As I develop characters and decide on who is the protagonist and antagonist in my story, I realize real life is not nearly that simple. Sure in my life story I’m the protagonist. But in someone else’s story, I may be the antagonist.
Many times, I’ve been the sidekick. Even, an ancillary character that fills in the background. And the character I portray in other people’s lives is very different from the character I am in my own story.
Which randomly brings to mind this Klimt painting. Each character is drawn relative to the other. If you remove one, the others lose their positions. And I think that is what makes storytelling so interesting. Everyone’s role is defined by the others. Remove one person from the picture and everything shifts.
What got me thinking so deeply about this? My online Writer’s Digest class. We had to describe our protagonist and antagonist and what motivates them. To me as the unbiased third-party story-teller, I am privy to all the facts and circumstances of their lives (or at least I like to think I am). It allows me to determine what role they play in the novel I am writing.
But then I have to delve into what roles they play among the other characters. And that is where things get convoluted. I have a heroine, who some view as a spoiled manipulative man-eater, while others see her as someone who put her friends first and suffers mightily for it. Same character, different perspectives. She is all these things. And that’s why I love writing her.

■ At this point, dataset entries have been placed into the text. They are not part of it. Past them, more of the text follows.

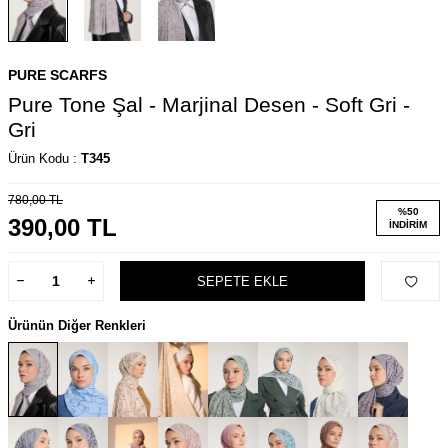
PURE SCARFS
Pure Tone Şal - Marjinal Desen - Soft Gri -
Gri
Ürün Kodu :
T345
780,00
TL
%
50
390,00
TL
İNDIRIM
SEPETE EKLE
Ürünün Diğer Renkleri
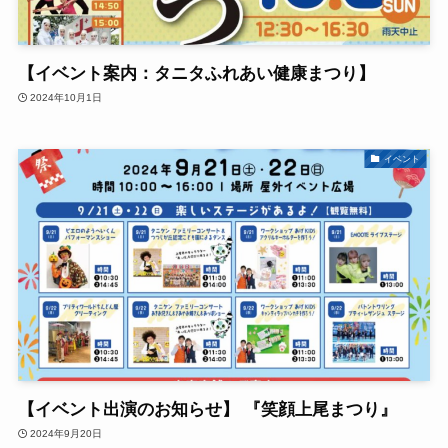
【イベント案内：タニタふれあい健康まつり】
2024年10月1日
イベント
【イベント出演のお知らせ】 『笑顔上尾まつり』
2024年9月20日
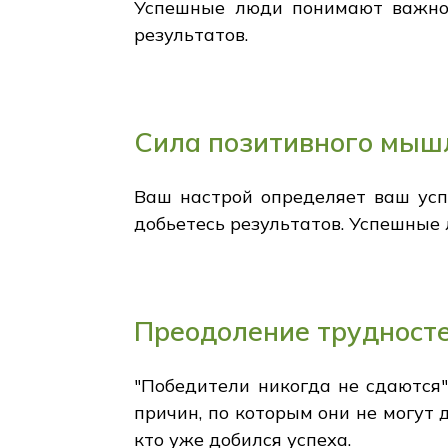
Успешные люди понимают важнос
результатов.
Сила позитивного мыш
Ваш настрой определяет ваш усп
добьетесь результатов. Успешные л
Преодоление трудност
"Победители никогда не сдаются
причин, по которым они не могут 
кто уже добился успеха.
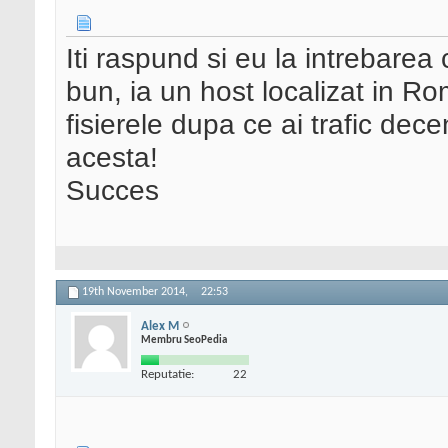
Iti raspund si eu la intrebarea
bun, ia un host localizat in R
fisierele dupa ce ai trafic decent
acesta!
Succes
19th November 2014,
22:53
Alex M
Membru SeoPedia
Reputatie:
22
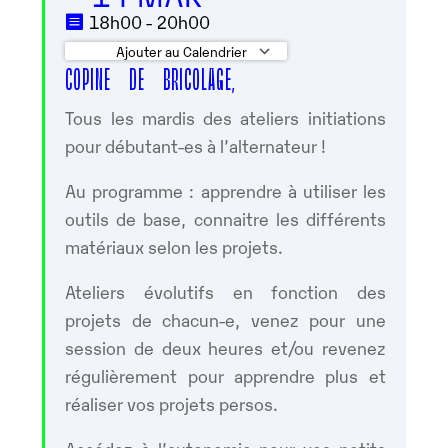
18h00 - 20h00
Ajouter au Calendrier
COPINE DE BRICOLAGE,
Télécharger ICS
Calendrier Googl
Tous les mardis des ateliers initiations
pour débutant-es à l’alternateur !
Au programme : apprendre à utiliser les
outils de base, connaitre les différents
matériaux selon les projets.
Ateliers évolutifs en fonction des
projets de chacun-e, venez pour une
session de deux heures et/ou revenez
régulièrement pour apprendre plus et
réaliser vos projets persos.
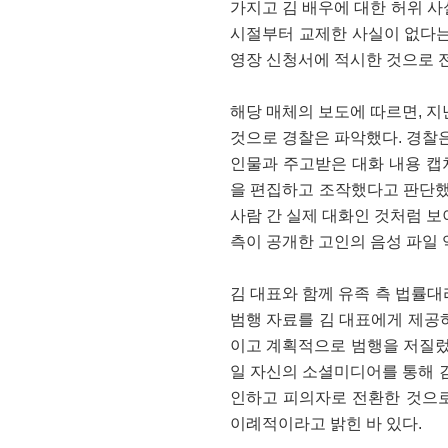
가지고 김 배우에 대한 허위 
시절부터 교제한 사실이 없다는
영장 신청서에 적시한 것으로 
해당 매체의 보도에 따르면, 지
것으로 경찰은 파악했다. 경찰은
인물과 주고받은 대화 내용 캡처
을 편집하고 조작했다고 판단했
사람 간 실제 대화인 것처럼 보
측이 공개한 고인의 음성 파일 
김 대표와 함께 유족 측 법률
범행 자료를 김 대표에게 제공
이고 계획적으로 범행을 저질렀
일 자신의 소셜미디어를 통해 
인하고 피의자로 전환한 것으
이례적이라고 밝힌 바 있다.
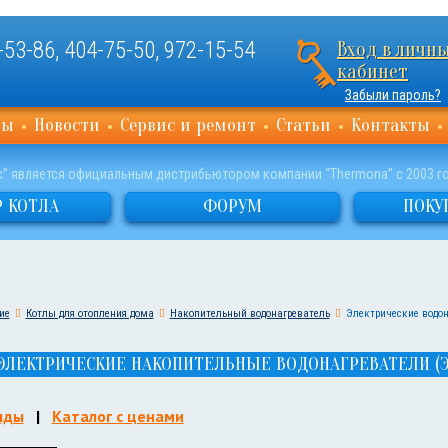
-53-86
,
404-75-50
,
972-15-54
Вход в личн
кабинет
Забыли пароль?
ты
Новости
Сервис и ремонт
Статьи
Контакты
с” является официальным дистрибьютором компании “Thermona” с 2003 г
 КОТЛА
ФОРУМ
ПОКУ
ие
Котлы для отопления дома
Накопительный водонагреватель
Электрические водо
ЛЕКТРИЧЕСКИЕ НАКОПИТЕЛЬНЫЕ ВОДОНАГРЕВАТЕЛИ (ЭЛ
яды
|
Каталог с ценами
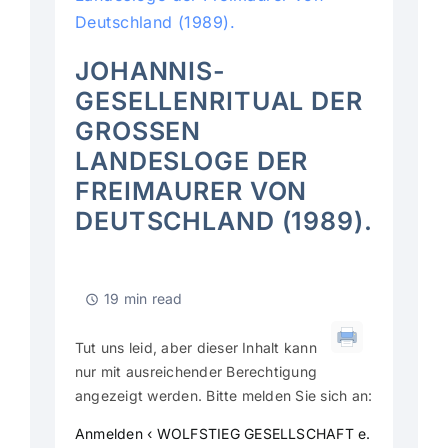
Deutschland (1989).
JOHANNIS-
GESELLENRITUAL DER
GROSSEN L
ANDESLOGE DER F
REIMAURER VON D
EUTSCHLAND (1989).
19 min read
Tut uns leid, aber dieser Inhalt kann
nur mit ausreichender Berechtigung
angezeigt werden. Bitte melden Sie sich an:
Anmelden ‹ WOLFSTIEG GESELLSCHAFT e.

And I started wondering…hmmm in my own life…I’m sure I’ve been the antagonist in several people’s stories. I’m sure I’ve been good and bad and everything in between. And I started to wonder how I play out in other people’s stories. Which got me wondering, does anyone see themselves as the antagonist? Or do we all cast ourselves as protagonists in our own minds? Even when we may very well be the antagonist in many situations?